In reguliere onderzoeken zijn mensen die moeite hebben met de Nederlandse taal, zoals mensen met LVB en/of laaggeletterden, niet of nauwelijks vertegenwoordigd. Hierdoor ontbreekt structureel een belangrijke onderzoekspopulatie, wat resulteert in een onvolledig beeld van de volksgezondheid. De disproportionele effecten van de COVID-pandemie op de mentale gezondheid van mensen met LVB en/of laaggeletterden die ons onderzoek inzichtelijk maakte, onderstrepen de relevantie van inclusief volksgezondheidsonderzoek. Alleen door hun perspectief mee te nemen kan ook het zorgbeleid inclusief beleid worden.

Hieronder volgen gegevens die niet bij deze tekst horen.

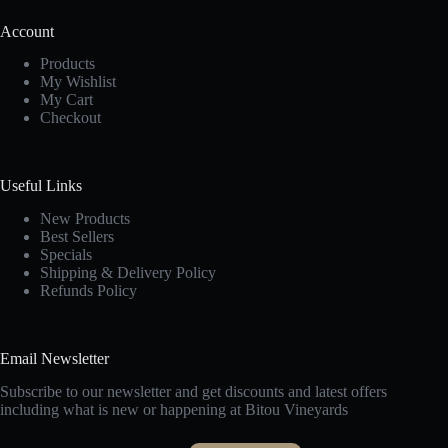
Account
Products
My Wishlist
My Cart
Checkout
Useful Links
New Products
Best Sellers
Specials
Shipping & Delivery Policy
Refunds Policy
Email Newsletter
Subscribe to our newsletter and get discounts and latest offers
including what is new or happening at Bitou Vineyards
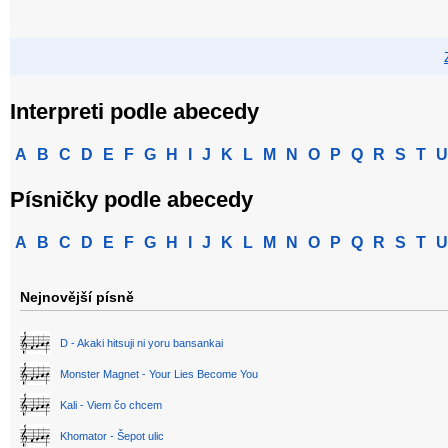
Interpreti podle abecedy
A
B
C
D
E
F
G
H
I
J
K
L
M
N
O
P
Q
R
S
T
U
Písničky podle abecedy
A
B
C
D
E
F
G
H
I
J
K
L
M
N
O
P
Q
R
S
T
U
Nejnovější písně
D - Akaki hitsuji ni yoru bansankai
Monster Magnet - Your Lies Become You
Kali - Viem čo chcem
Khomator - Šepot ulic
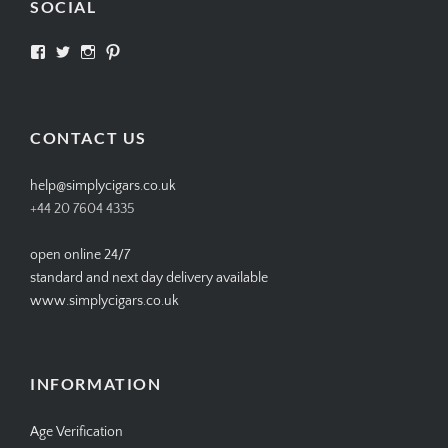
SOCIAL
View
View
View
View
SIMPLYCIGARS’s
simplycigars’s
simplycigarslondon’s
simplycigars’s
profile
profile
profile
profile
on
on
on
on
Facebook
Twitter
Instagram
Pinterest
CONTACT US
help@simplycigars.co.uk
+44 20 7604 4335
open online 24/7
standard and next day delivery available
www.simplycigars.co.uk
INFORMATION
Age Verification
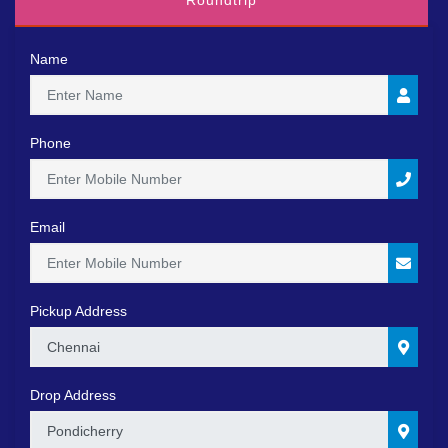
Roundtrip
Name
Phone
Email
Pickup Address
0
Drop Address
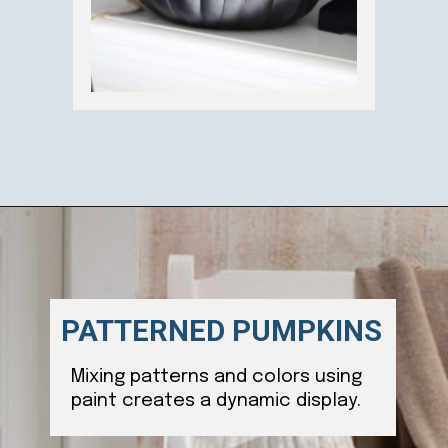
Opening
https://ablissfulnest.com/20-pumpkin-decorating-ideas/
PATTERNED PUMPKINS
Mixing patterns and colors using
paint creates a dynamic display.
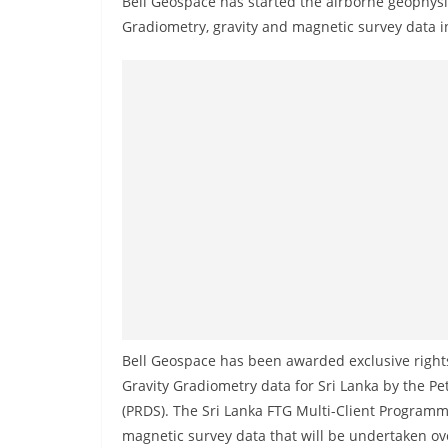
Bell Geospace has started the airborne geophysic
r
Gradiometry, gravity and magnetic survey data i
e
a
k
i
n
g
,
F
a
s
t
e
Bell Geospace has been awarded exclusive rights
s
Gravity Gradiometry data for Sri Lanka by the P
t
(PRDS). The Sri Lanka FTG Multi-Client Programm
a
magnetic survey data that will be undertaken o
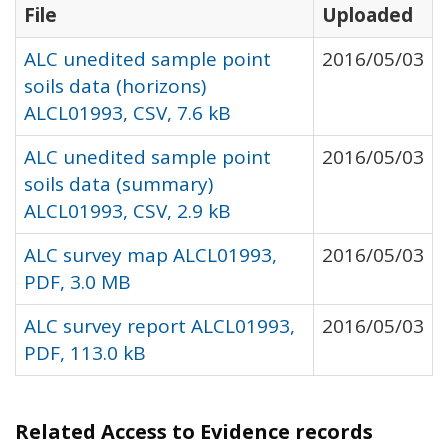
File
Uploaded
ALC unedited sample point
2016/05/03
soils data (horizons)
ALCL01993, CSV, 7.6 kB
ALC unedited sample point
2016/05/03
soils data (summary)
ALCL01993, CSV, 2.9 kB
ALC survey map ALCL01993,
2016/05/03
PDF, 3.0 MB
ALC survey report ALCL01993,
2016/05/03
PDF, 113.0 kB
Related Access to Evidence records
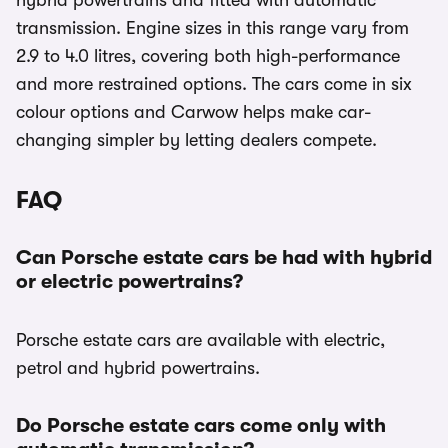
hybrid powertrains and fitted with automatic
transmission. Engine sizes in this range vary from
2.9 to 4.0 litres, covering both high-performance
and more restrained options. The cars come in six
colour options and Carwow helps make car-
changing simpler by letting dealers compete.
FAQ
Can Porsche estate cars be had with hybrid
or electric powertrains?
Porsche estate cars are available with electric,
petrol and hybrid powertrains.
Do Porsche estate cars come only with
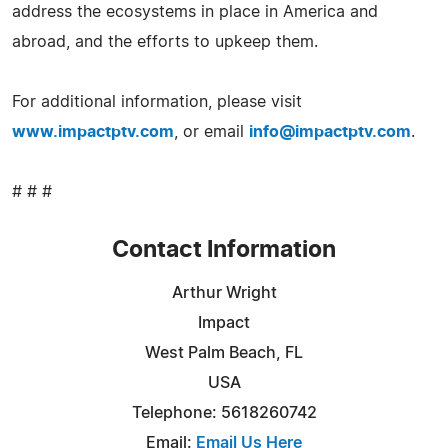
address the ecosystems in place in America and
abroad, and the efforts to upkeep them.
For additional information, please visit
www.impactptv.com
, or email
info@impactptv.com
.
# # #
Contact Information
Arthur Wright
Impact
West Palm Beach, FL
USA
Telephone: 5618260742
Email:
Email Us Here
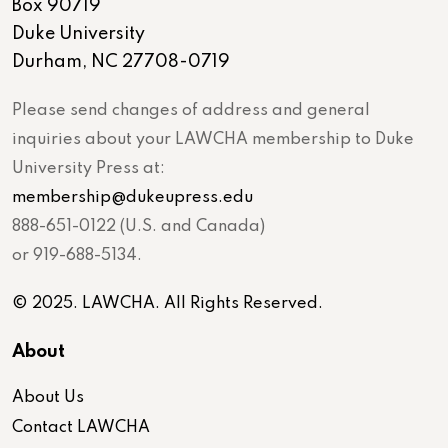
Box 90719
Duke University
Durham, NC 27708-0719
Please send changes of address and general
inquiries about your LAWCHA membership to Duke
University Press at:
membership@dukeupress.edu
888-651-0122 (U.S. and Canada)
or 919-688-5134.
© 2025. LAWCHA. All Rights Reserved.
About
About Us
Contact LAWCHA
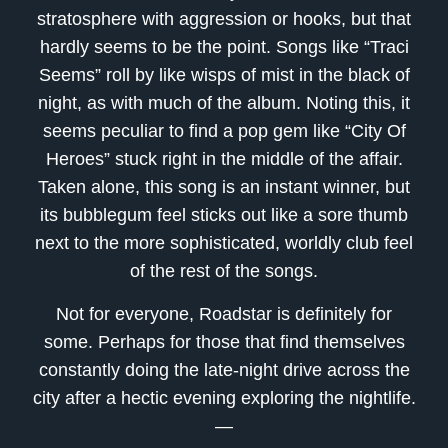
stratosphere with aggression or hooks, but that
hardly seems to be the point. Songs like “Traci
Seems” roll by like wisps of mist in the black of
night, as with much of the album. Noting this, it
seems peculiar to find a pop gem like “City Of
Heroes” stuck right in the middle of the affair.
Taken alone, this song is an instant winner, but
its bubblegum feel sticks out like a sore thumb
next to the more sophisticated, worldly club feel
of the rest of the songs.
Not for everyone, Roadstar is definitely for
some. Perhaps for those that find themselves
constantly doing the late-night drive across the
city after a hectic evening exploring the nightlife.
—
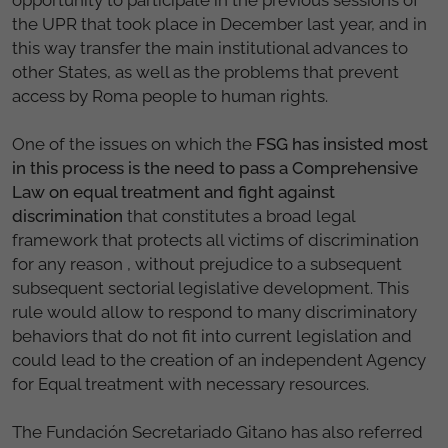
the UPR that took place in December last year, and in
this way transfer the main institutional advances to
other States, as well as the problems that prevent
access by Roma people to human rights.
One of the issues on which the
FSG has insisted most
in this process is the need to pass a Comprehensive
Law on equal treatment and fight against
discrimination
that constitutes a broad legal
framework that protects all victims of discrimination
for any reason , without prejudice to a subsequent
subsequent sectorial legislative development. This
rule would allow to respond to many discriminatory
behaviors that do not fit into current legislation and
could lead to the creation of an independent Agency
for Equal treatment with necessary resources.
The Fundación Secretariado Gitano has also referred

Dit project laat zien dat het mogelijk is om deze doelgroep bij een gezondheidsmonitor te betrekken. Degenen die tot deze groep behoren, vinden het belangrijk dat hun stem gehoord wordt. Bovendien wijzen onze bevindingen erop dat een toegankelijke monitor ook voor een brede onderzoekspopulatie ingezet kan worden. Dankzij de succesfactoren in dit project weten we nog beter hoe we dit kunnen realiseren: betrek het perspectief van de beoogde doelgroep en stakeholders bij het opzetten en uitvoeren van onderzoek, zodat dit zo veel mogelijk bij hun vaardigheden en leefwereld aansluit.